抜粋本文:
* * * * * * *
志位委員長が会見
日本共産党国会議員団は15日、若者らを過酷な労働に追い立て、使い捨てる“ブラック企業”をなくすために「ブラック企業規制法案」を参院に提出しました。党参院議員団の11人全員がそろって橋本雅史参院事務総長に手渡しました。志位和夫委員長が国会内で記者会見し、「7月の参院選で躍進して得た議案提案権を活用した公約実践の第1号です。法案の成立をめざすとともに、国民運動と一体になって法案の内容に即して現実の政治を動かすという両面で頑張りたい」とのべました。
党国会議員団は8月、「ブラック企業・雇用問題対策チーム」を発足させ、労働者からの聞き取りなどを踏まえて法案を準備。党が単独で法案を提出するのは2004年以来、9年ぶりです。
志位氏は会見で法案について、違法行為へのペナルティー強化や長時間労働制限などの規制強化と、離職率公表などの情報公開で社会的な批判と抑止力をつくるという二つの方向でブラック企業を規制するものとなっていると説明。法案の三つの柱(骨子参照)に沿って説明しました。「サービス残業の根絶やパワハラへの規制など、多くの労働者に共通する問題を解決する力にもなります」と述べました。
志位氏は、法案を提出した理由について「若者を使い捨てる、使いつぶす働かせ方は、もはや一刻の放置もできません。ブラック企業を放置すれば、日本全体の労働条件の悪化をもたらし、企業経営とそこに働くすべての人たちの生活に大きな被害をもたらすことになります」と強調しました。
ブラック企業が成り立つ根源に非正規雇用労働者の拡大があると指摘し、「いま政府がすすめている労働法制の規制緩和に反対し、労働のルールをきちんとつくり上げていく。非正規社員の正社員化をはかっていく。均等待遇のルールをつくっていく。こういう一連の取り組みも同時並行ですすめていきたい」と述べました。
* * * * * * *
保存データ:
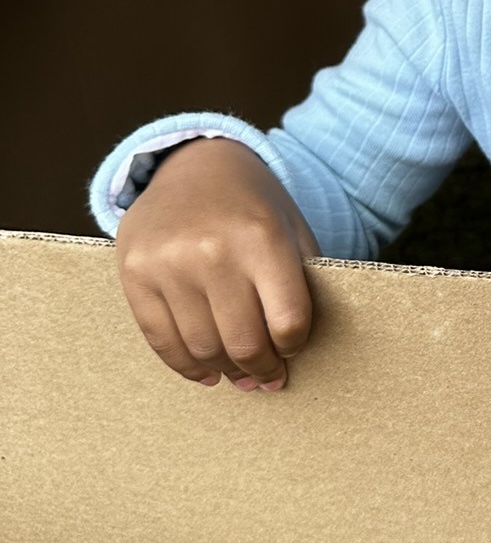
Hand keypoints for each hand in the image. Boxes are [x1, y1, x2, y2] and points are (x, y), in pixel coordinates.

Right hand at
* * * * * * *
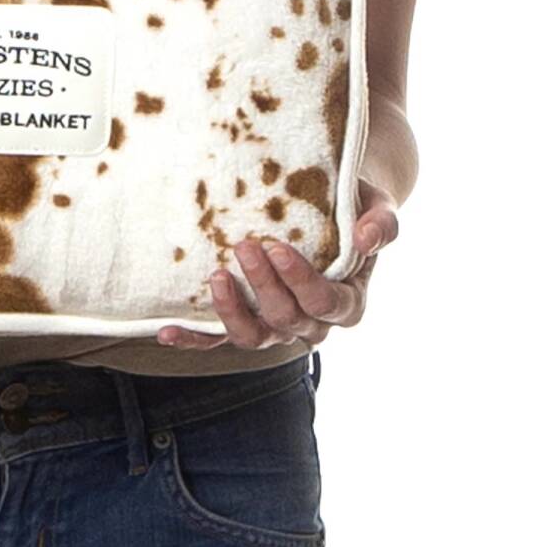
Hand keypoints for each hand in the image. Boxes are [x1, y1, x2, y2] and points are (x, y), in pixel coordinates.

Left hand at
* * * * * * *
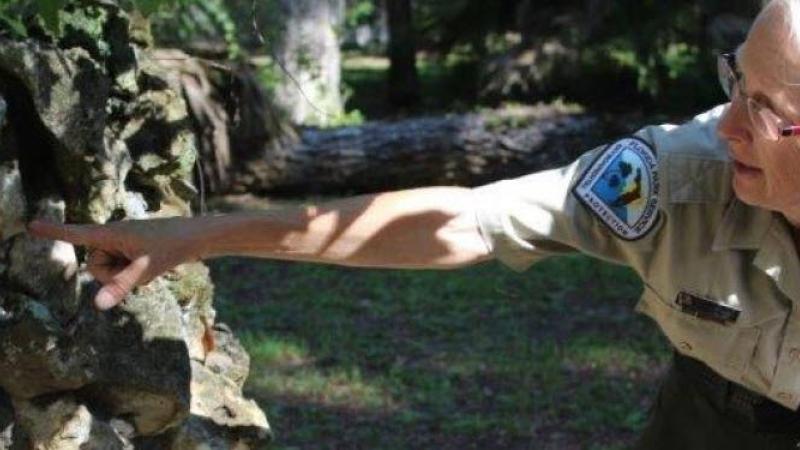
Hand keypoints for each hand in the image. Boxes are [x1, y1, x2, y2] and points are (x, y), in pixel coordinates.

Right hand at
* * * * * * *
練習課題: 抜粋本文によると、日本共産党が単独で法案を提出するのは何年ぶりですか。 記録はこの作業にまったく関係しません。

最終解答: 2004年以来、9年ぶりです。